- _Work to complete_: Render each line of the rows below as a Markdown table with the columns No. and Entry, where No. holds a running number and Entry holds the line. Omit blank lines and the pictures.

- _Task input_:
• • • • •

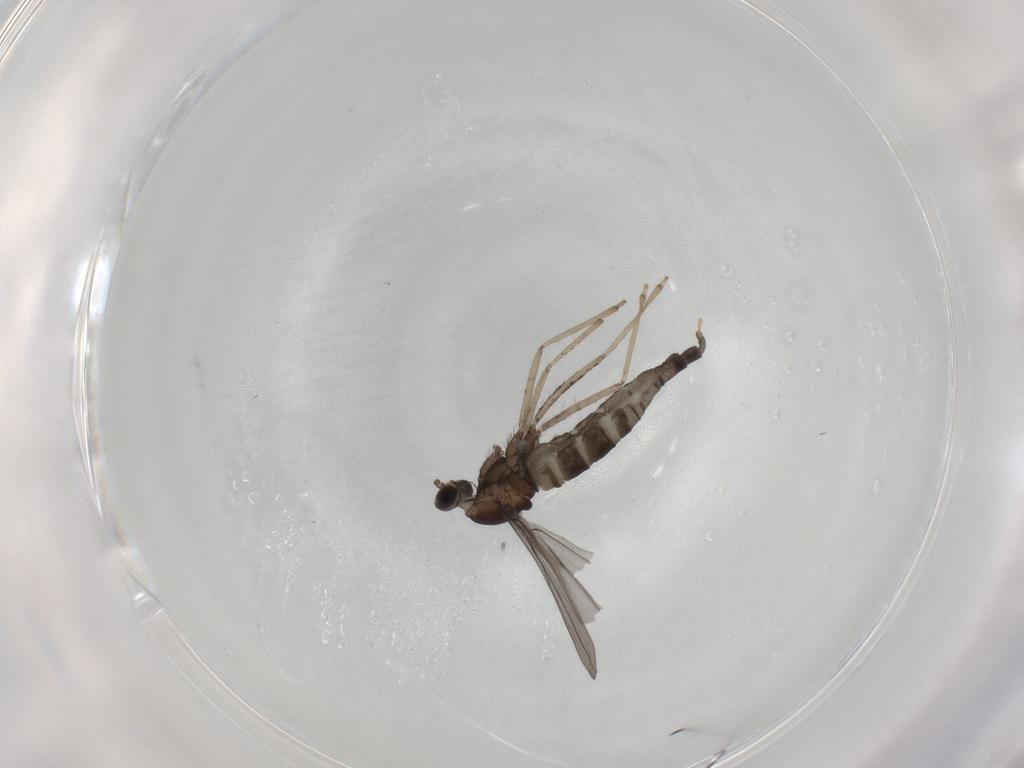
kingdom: Animalia
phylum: Arthropoda
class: Insecta
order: Diptera
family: Cecidomyiidae
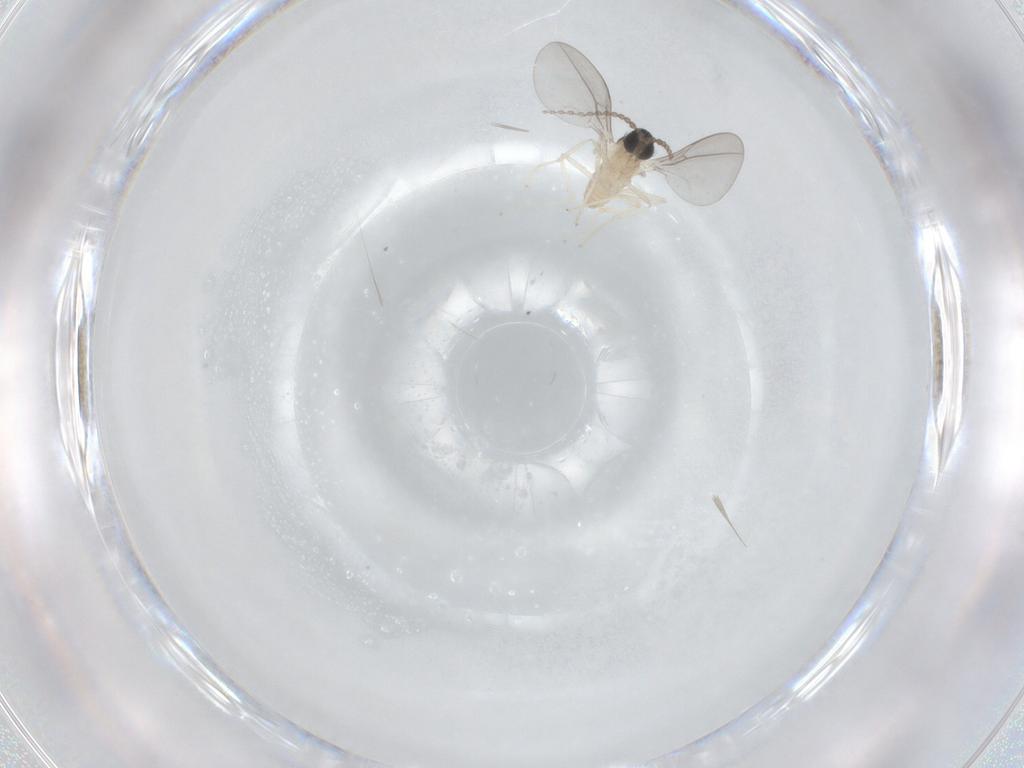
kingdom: Animalia
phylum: Arthropoda
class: Insecta
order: Diptera
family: Cecidomyiidae
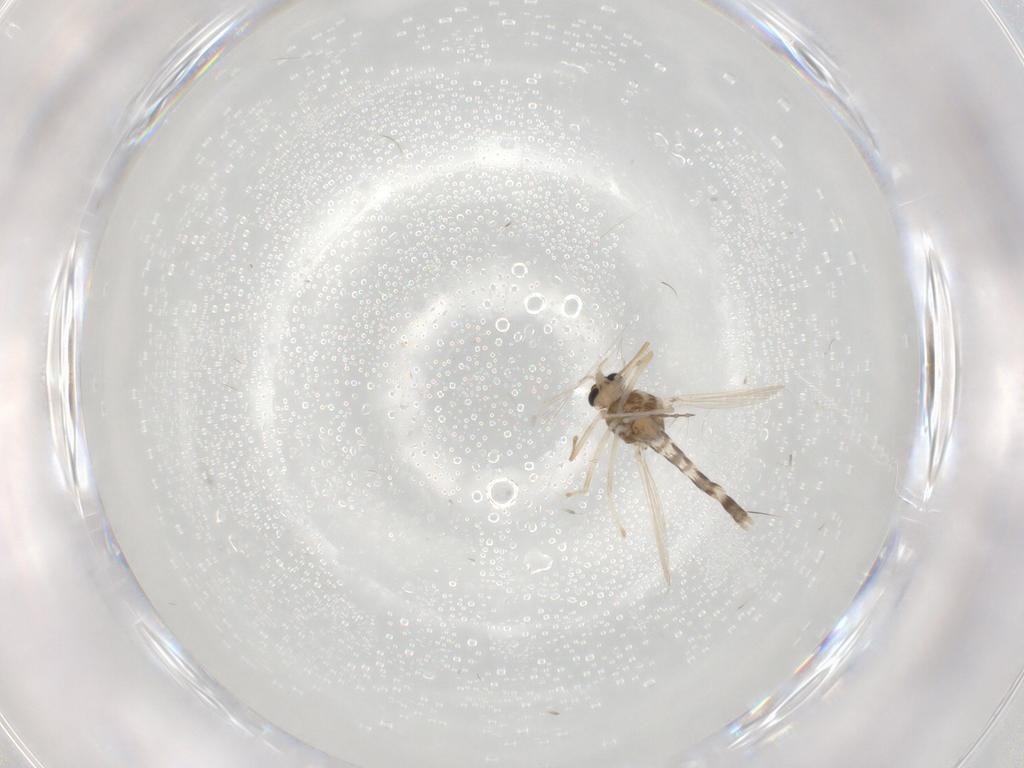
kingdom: Animalia
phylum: Arthropoda
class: Insecta
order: Diptera
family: Chironomidae
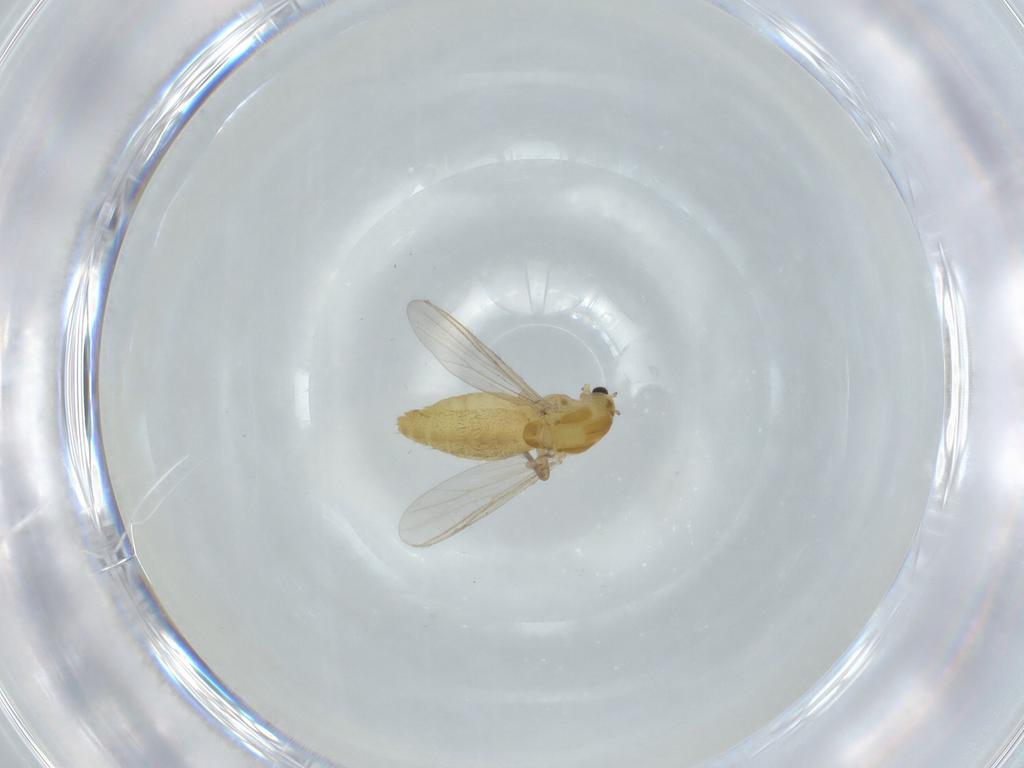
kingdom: Animalia
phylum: Arthropoda
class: Insecta
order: Diptera
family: Chironomidae
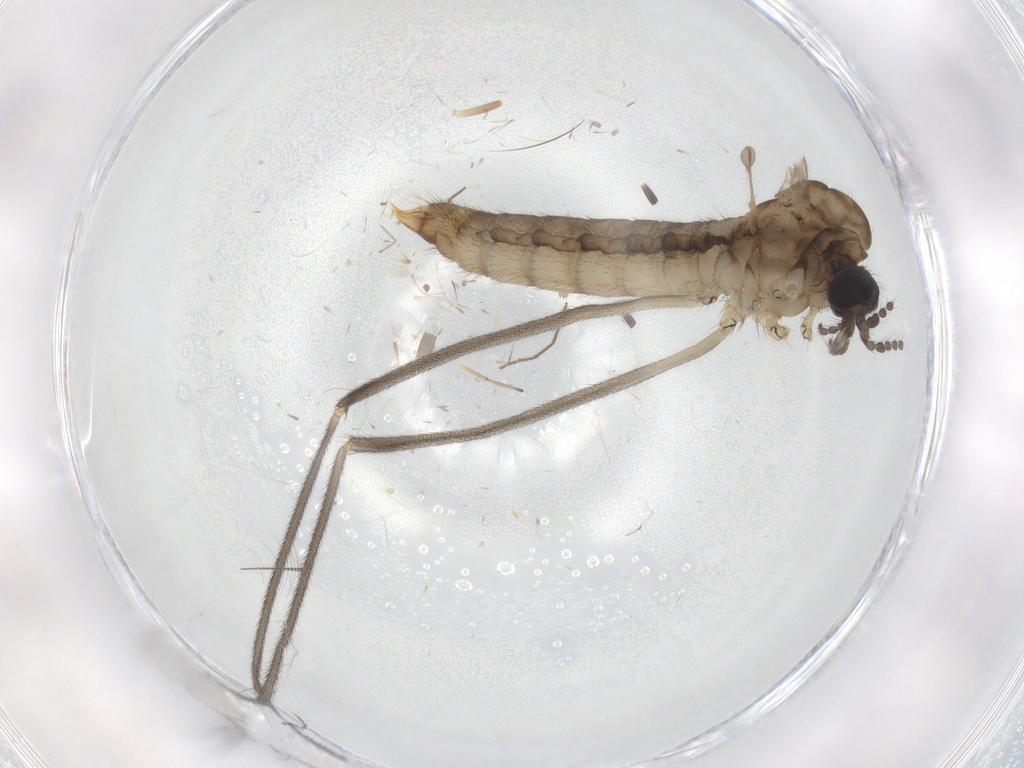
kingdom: Animalia
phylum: Arthropoda
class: Insecta
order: Diptera
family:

• • • • •

- _Response for this exercise_:
| No. | Entry |
|---|---|
| 1 | kingdom: Animalia |
| 2 | phylum: Arthropoda |
| 3 | class: Insecta |
| 4 | order: Diptera |
| 5 | family: Cecidomyiidae |
| 6 | kingdom: Animalia |
| 7 | phylum: Arthropoda |
| 8 | class: Insecta |
| 9 | order: Diptera |
| 10 | family: Cecidomyiidae |
| 11 | kingdom: Animalia |
| 12 | phylum: Arthropoda |
| 13 | class: Insecta |
| 14 | order: Diptera |
| 15 | family: Chironomidae |
| 16 | kingdom: Animalia |
| 17 | phylum: Arthropoda |
| 18 | class: Insecta |
| 19 | order: Diptera |
| 20 | family: Chironomidae |
| 21 | kingdom: Animalia |
| 22 | phylum: Arthropoda |
| 23 | class: Insecta |
| 24 | order: Diptera |
| 25 | family: |